A healthy DMTA system implicitly has a temperature parameter — high in the early phase, cooling as decisions become more constrained.
Most AI pipelines ignore this progression, generating excessive novelty late in programs or over-exploiting too early, leading to misalignment between model behaviour and chemical feasibility.

Bridging the Tempo Gap Between Chemistry and Data Science

A recurring challenge in real programs is that computational and chemical workflows operate on different tempos. Chemistry advances according to synthesis queues and assay turnaround times.
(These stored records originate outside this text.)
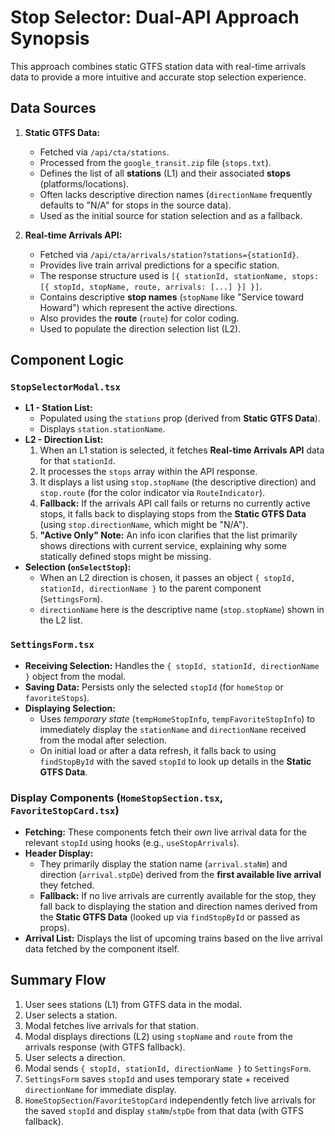 # Stop Selector: Dual-API Approach Synopsis

This approach combines static GTFS station data with real-time arrivals data to provide a more intuitive and accurate stop selection experience.

## Data Sources

1.  **Static GTFS Data:**
    *   Fetched via `/api/cta/stations`.
    *   Processed from the `google_transit.zip` file (`stops.txt`).
    *   Defines the list of all **stations** (L1) and their associated **stops** (platforms/locations).
    *   Often lacks descriptive direction names (`directionName` frequently defaults to "N/A" for stops in the source data).
    *   Used as the initial source for station selection and as a fallback.

2.  **Real-time Arrivals API:**
    *   Fetched via `/api/cta/arrivals/station?stations={stationId}`.
    *   Provides live train arrival predictions for a specific station.
    *   The response structure used is `[{ stationId, stationName, stops: [{ stopId, stopName, route, arrivals: [...] }] }]`.
    *   Contains descriptive **stop names** (`stopName` like "Service toward Howard") which represent the active directions.
    *   Also provides the **route** (`route`) for color coding.
    *   Used to populate the direction selection list (L2).

## Component Logic

### `StopSelectorModal.tsx`

*   **L1 - Station List:**
    *   Populated using the `stations` prop (derived from **Static GTFS Data**).
    *   Displays `station.stationName`.
*   **L2 - Direction List:**
    1.  When an L1 station is selected, it fetches **Real-time Arrivals API** data for that `stationId`.
    2.  It processes the `stops` array within the API response.
    3.  It displays a list using `stop.stopName` (the descriptive direction) and `stop.route` (for the color indicator via `RouteIndicator`).
    4.  **Fallback:** If the arrivals API call fails or returns no currently active stops, it falls back to displaying stops from the **Static GTFS Data** (using `stop.directionName`, which might be "N/A").
    5.  **"Active Only" Note:** An info icon clarifies that the list primarily shows directions with current service, explaining why some statically defined stops might be missing.
*   **Selection (`onSelectStop`):**
    *   When an L2 direction is chosen, it passes an object `{ stopId, stationId, directionName }` to the parent component (`SettingsForm`).
    *   `directionName` here is the descriptive name (`stop.stopName`) shown in the L2 list.

### `SettingsForm.tsx`

*   **Receiving Selection:** Handles the `{ stopId, stationId, directionName }` object from the modal.
*   **Saving Data:** Persists only the selected `stopId` (for `homeStop` or `favoriteStops`).
*   **Displaying Selection:**
    *   Uses *temporary state* (`tempHomeStopInfo`, `tempFavoriteStopInfo`) to immediately display the `stationName` and `directionName` received from the modal after selection.
    *   On initial load or after a data refresh, it falls back to using `findStopById` with the saved `stopId` to look up details in the **Static GTFS Data**.

### Display Components (`HomeStopSection.tsx`, `FavoriteStopCard.tsx`)

*   **Fetching:** These components fetch their *own* live arrival data for the relevant `stopId` using hooks (e.g., `useStopArrivals`).
*   **Header Display:**
    *   They primarily display the station name (`arrival.staNm`) and direction (`arrival.stpDe`) derived from the **first available live arrival** they fetched.
    *   **Fallback:** If no live arrivals are currently available for the stop, they fall back to displaying the station and direction names derived from the **Static GTFS Data** (looked up via `findStopById` or passed as props).
*   **Arrival List:** Displays the list of upcoming trains based on the live arrival data fetched by the component itself.

## Summary Flow

1.  User sees stations (L1) from GTFS data in the modal.
2.  User selects a station.
3.  Modal fetches live arrivals for that station.
4.  Modal displays directions (L2) using `stopName` and `route` from the arrivals response (with GTFS fallback).
5.  User selects a direction.
6.  Modal sends `{ stopId, stationId, directionName }` to `SettingsForm`.
7.  `SettingsForm` saves `stopId` and uses temporary state + received `directionName` for immediate display.
8.  `HomeStopSection`/`FavoriteStopCard` independently fetch live arrivals for the saved `stopId` and display `staNm`/`stpDe` from that data (with GTFS fallback).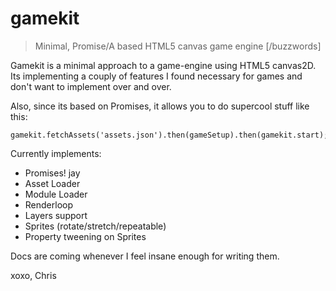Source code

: gamekit
=======

> Minimal, Promise/A based HTML5 canvas game engine [/buzzwords]

Gamekit is a minimal approach to a game-engine using HTML5 canvas2D.
Its implementing a couply of features I found necessary for games and don't want to implement over and over.

Also, since its based on Promises, it allows you to do supercool stuff like this:

    gamekit.fetchAssets('assets.json').then(gameSetup).then(gamekit.start);

Currently implements:

* Promises! jay
* Asset Loader
* Module Loader
* Renderloop
* Layers support
* Sprites (rotate/stretch/repeatable)
* Property tweening on Sprites

Docs are coming whenever I feel insane enough for writing them.

xoxo,
Chris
Data science advances based on clean inputs, feature stability, and model retraining cycles.

When these rhythms diverge, insights often land after decisions have been made — not because chemists resist AI, and not because data scientists lag, but because the process does not define when the model should influence the decision.

The solution is to align roles explicitly:

Chemists articulate the specific property trade-offs that matter in this cycle.
Data scientists tune models to deliver timely, relevant proposals within those constraints.
Both sides agree which decisions are model-informed and which are chemistry-led.

When this alignment is present, AI becomes a directional tool. When it is absent, AI becomes commentary.

From Iteration to Direction

Lead optimization can feel incremental — cycle after cycle, small adjustments, gradual improvements. Yet it is also the stage where the feedback structure between design, experiment, and analysis becomes visible.

The model proposes.
The lab tests.
The system learns.
And slowly, the molecule becomes a candidate.

What elevates a program is not the sophistication of the algorithm, but the architecture of the loop. When computation and experiment move together, DMTA becomes more than a workflow: it becomes a directional engine capable of guiding a molecule toward the clinic with speed, coherence, and scientific realism.